Action to bolster Alberta gas station worker safety this fall: labour minister
Alberta Labour Minister Christina Gray is sworn in as a new cabinet minister in Edmonton on Monday February 2, 2016. (Jason Franson/The Canadian Press)
John Cotter, The Canadian Press
Published Wednesday, October 11, 2017 4:48PM EDT
EDMONTON -- Alberta's labour minister says the province will take action this fall to protect service-station workers following the death of an employee in an apparent gas and dash.
The government has not yet decided if it will introduce a law to require motorists to pre-pay for gasoline or bring in some other measure, Labour Minister Christina Gray said Wednesday.
"It could be legislation; it could be regulation," Gray said in an interview.
"There are a few different things: mandatory pre-pay ... actual pay at the pump ... violence prevention programs. The decision of exactly what will be introduced and in what form has not yet been made."
Gray said the government recently concluded a workplace safety review with gas stations and convenience stores and is sifting through what it heard.
A decision is expected in the coming weeks, she said.
Ki Yun Jo, 54, was killed Friday at the Fas Gas in Thorsby, Alta., southwest of Edmonton.
RCMP say Jo died when a driver of a stolen truck sped away from the gas station without paying.
In August, a man was sentenced to 11 years in prison for manslaughter for a gas and dash that killed Calgary gas-station worker Maryam Rashidi.
She was run over by Joshua Cody Mitchell when she tried to stop him from taking off without paying for $113 worth of fuel.
Alberta has been grappling for years with how to bolster the safety of gas-station employees, who often work alone.
Gil McGowan, president of the Alberta Federation of Labour, said there is no reason for more delay and announced his group's new campaign called "Time for Pay Before You Pump" that urges the province to take action.
"Perhaps the most tragic part about these deaths is that they're 100 per cent preventable," McGowan said in a release.
"We know that pre-payment works. We know it saves lives. The only question that remains is what is the government waiting for?"
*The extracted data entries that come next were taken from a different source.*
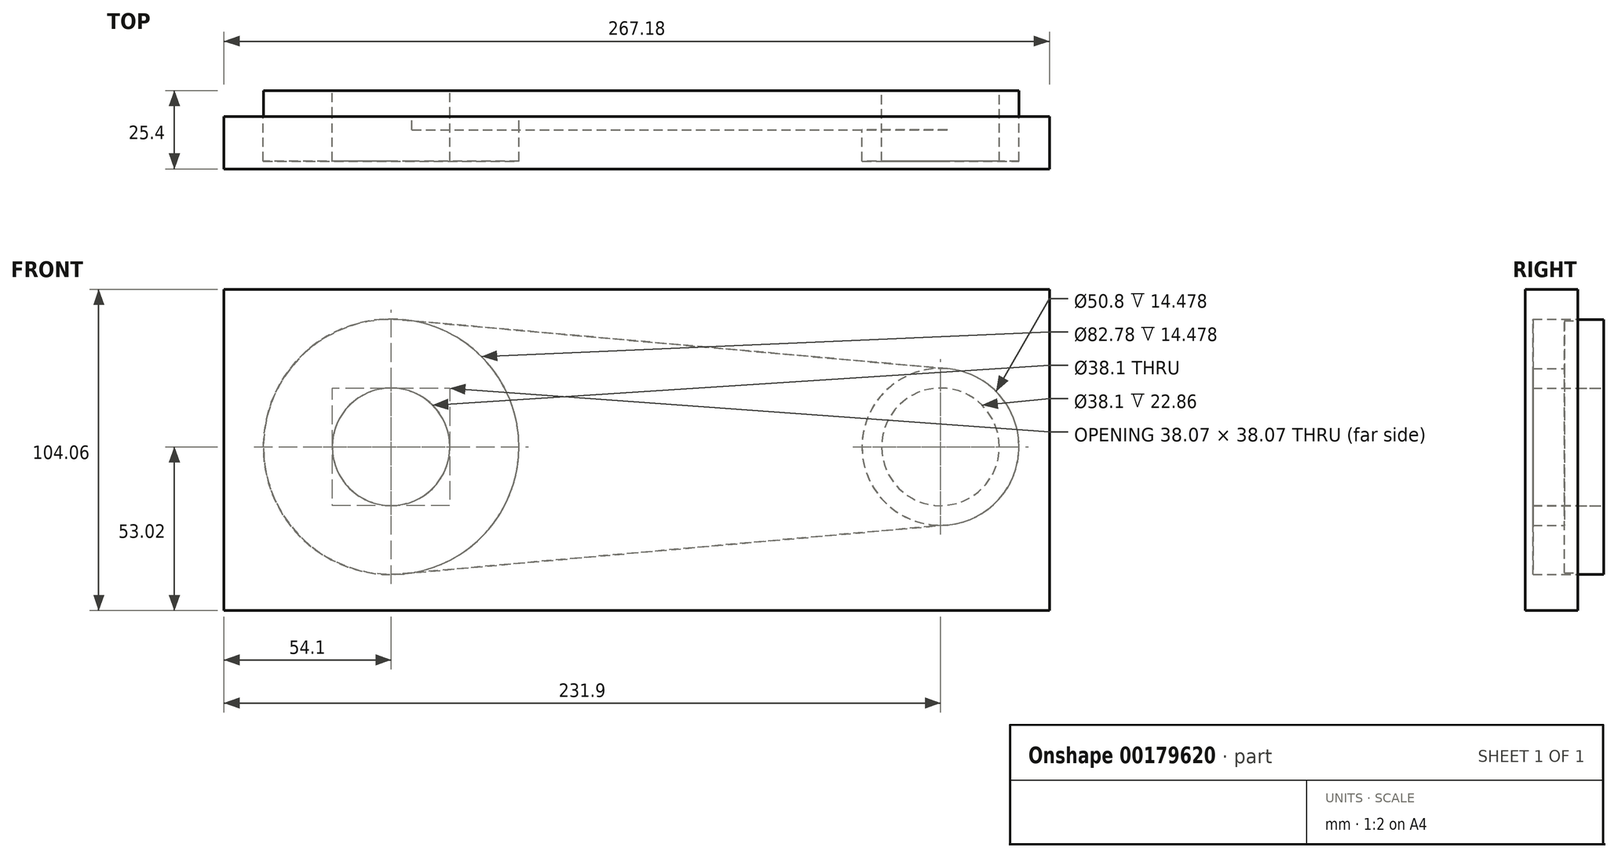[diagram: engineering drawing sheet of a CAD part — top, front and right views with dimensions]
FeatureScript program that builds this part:
annotation { "Feature Type Name" : "Feature", "Feature Type Description" : "" }
export const myFeature = defineFeature(function(context is Context, id is Id, definition is map)
    precondition{}
    {
        {
            var Q0;
            Q0=qCreatedBy(makeId("Front.planeOp"),FACE);
            var sketch = newSketch(context, id + "F0", { "sketchPlane" : qUnion([Q0])});
            skCircle(sketch, "E0", {"center": v(0, 0) * mm, "radius": 41.28 * mm});
            skCircle(sketch, "E1", {"center": v(177.8, 0) * mm, "radius": 25.4 * mm});
            skLineSegment(sketch, "E2", {"start": v(0, 0) * mm, "end": v(177.8, 0) * mm, "construction": true});
            skLineSegment(sketch, "E3", {"start": v(3.69, 41.11) * mm, "end": v(180.07, 25.3) * mm});
            skLineSegment(sketch, "E4.MirrorCS", {"start": v(3.69, -41.11) * mm, "end": v(180.07, -25.3) * mm});
            skLineSegment(sketch, "E5", {"start": v(0, 0) * mm, "end": v(192.72, 0) * mm, "construction": true});
            skCircle(sketch, "E6", {"center": v(0, 0) * mm, "radius": 19.05 * mm});
            skCircle(sketch, "E7", {"center": v(177.8, 0) * mm, "radius": 19.05 * mm});
            skSolve(sketch);
        }
        {
            var Q0;
            {var subQ0=sQuery(id+"F0.wireOp",EDGE,"E3");Q0=makeQuery(id+"F0.imprint","IMPRINT",FACE,{"disambiguationData":[TD([[makeQuery(id+"F0.imprint","IMPRINT",EDGE,{"derivedFrom":subQ0}),-1.0]])]});}
            extrude(context, id + "F1", {"entities" : qUnion([Q0]), "offsetDistance" : 25.4 * mm, "depth" : 12.7 * mm});
        }
        {
            var Q0;
            Q0=makeQuery(id+"F0.imprint","IMPRINT",FACE,{"disambiguationData":[TD([[makeQuery(id+"F0.imprint","IMPRINT",EDGE,{"derivedFrom":sQuery(id+"F0.wireOp",EDGE,"E6")}),-1.0]])]});
            var Q1;
            Q1=makeQuery(id+"F0.imprint","IMPRINT",FACE,{"disambiguationData":[TD([[makeQuery(id+"F0.imprint","IMPRINT",EDGE,{"derivedFrom":sQuery(id+"F0.wireOp",EDGE,"E7")}),-1.0]])]});
            extrude(context, id + "F2", {"entities" : qUnion([Q0, Q1]), "operationType" : NewBodyOperationType.ADD, "offsetDistance" : 25.4 * mm, "depth" : 22.86 * mm});
        }
        {
            var Q0;
            Q0=makeQuery(id+"F2.opExtrude","CAP_EDGE",EDGE,{"disambiguationData":[OSD([sQuery(id+"F0.wireOp",EDGE,"E0")])],"isStart":false});
            chamfer(context, id + "F3", {"entities" : qUnion([Q0]), "width" : 6.35 * mm, "tangentPropagation" : true});
        }
        {
            var Q0;
            Q0=qCreatedBy(makeId("Front.planeOp"),FACE);
            var sketch = newSketch(context, id + "F4", { "sketchPlane" : qUnion([Q0])});
            skLineSegment(sketch, "E8.bottom", {"start": v(-54.1, -53.02) * mm, "end": v(213.08, -53.02) * mm});
            skLineSegment(sketch, "E8.top", {"start": v(-54.1, 51.04) * mm, "end": v(213.08, 51.04) * mm});
            skLineSegment(sketch, "E8.left", {"start": v(-54.1, -53.02) * mm, "end": v(-54.1, 51.04) * mm});
            skLineSegment(sketch, "E8.right", {"start": v(213.08, -53.02) * mm, "end": v(213.08, 51.04) * mm});
            skSolve(sketch);
        }
        {
            var Q0;
            Q0=makeQuery(id+"F4.imprint","IMPRINT",FACE,{"disambiguationData":[TD([[makeQuery(id+"F4.imprint","IMPRINT",EDGE,{"derivedFrom":sQuery(id+"F4.wireOp",EDGE,"E8.bottom")}),1.0]])]});
            extrude(context, id + "F5", {"entities" : qUnion([Q0]), "depth" : 25.4 * mm, "offsetDistance" : 25.4 * mm, "hasSecondDirection" : true, "secondDirectionOppositeDirection" : false, "secondDirectionDepth" : 8.38 * mm});
        }
        {
            var Q0;
            Q0=makeQuery(id+"F1.opExtrude","SWEPT_BODY",BODY,{"disambiguationData":[OSD([sQuery(id+"F0.wireOp",EDGE,"E0"),sQuery(id+"F0.wireOp",EDGE,"E1"),sQuery(id+"F0.wireOp",EDGE,"E3"),sQuery(id+"F0.wireOp",EDGE,"E4.MirrorCS")])]});
            var Q1;
            Q1=makeQuery(id+"F5.opExtrude","SWEPT_BODY",BODY,{"disambiguationData":[OSD([sQuery(id+"F4.wireOp",EDGE,"E8.bottom"),sQuery(id+"F4.wireOp",EDGE,"E8.top"),sQuery(id+"F4.wireOp",EDGE,"E8.left"),sQuery(id+"F4.wireOp",EDGE,"E8.right")])]});
            booleanBodies(context, id + "F6", {"operationType" : BooleanOperationType.SUBTRACTION, "tools" : qUnion([Q0]), "targets" : qUnion([Q1]), "keepTools" : true});
        }
        {
            var Q0;
            Q0=makeQuery(id+"F6.opBoolean","SPLIT",FACE,{"disambiguationData":[TD([makeQuery(id+"F2.opExtrude","SWEPT_FACE",FACE,{"disambiguationData":[OSD([sQuery(id+"F0.wireOp",EDGE,"E6")])]})])],"derivedFrom":makeQuery(id+"F5.opExtrude","CAP_FACE",FACE,{"disambiguationData":[OSD([sQuery(id+"F4.wireOp",EDGE,"E8.bottom"),sQuery(id+"F4.wireOp",EDGE,"E8.top"),sQuery(id+"F4.wireOp",EDGE,"E8.left"),sQuery(id+"F4.wireOp",EDGE,"E8.right")])],"isStart":true})});
            var sketch = newSketch(context, id + "F7", { "sketchPlane" : qUnion([Q0])});
            skCircle(sketch, "E9", {"center": v(0, 0) * mm, "radius": 19.04 * mm});
            skCircle(sketch, "E10.0", {"center": v(0, 0) * mm, "radius": 41.39 * mm});
            skSolve(sketch);
        }
        {
            var Q0;
            Q0 = qSketchRegion(id + "F7", true);
            var Q1;
            Q1=makeQuery(id+"F6.opBoolean","COPY",FACE,{"derivedFrom":makeQuery(id+"F2.opExtrude","CAP_FACE",FACE,{"disambiguationData":[OSD([sQuery(id+"F0.wireOp",EDGE,"E0"),sQuery(id+"F0.wireOp",EDGE,"E6")])],"isStart":false})});
            extrude(context, id + "F8", {"entities" : qUnion([Q0]), "operationType" : NewBodyOperationType.REMOVE, "endBound" : BoundingType.UP_TO_SURFACE, "oppositeDirection" : true, "depth" : 16.5 * mm, "endBoundEntityFace" : qUnion([Q1]), "offsetDistance" : 25.4 * mm});
        }
    });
The Alberta Association of Chiefs of Police passed a resolution in 2015 calling for pay-at-the-pump legislation.
The chiefs passed a similar resolution in 2011, but the former Progressive Conservative government did not accept it.
British Columbia has had a pre-pay law on the books since 2008.
Gray said Friday's gas-and-dash death is fresh in her mind.
"Every Albertan deserves to come home at the end of a workday," she said.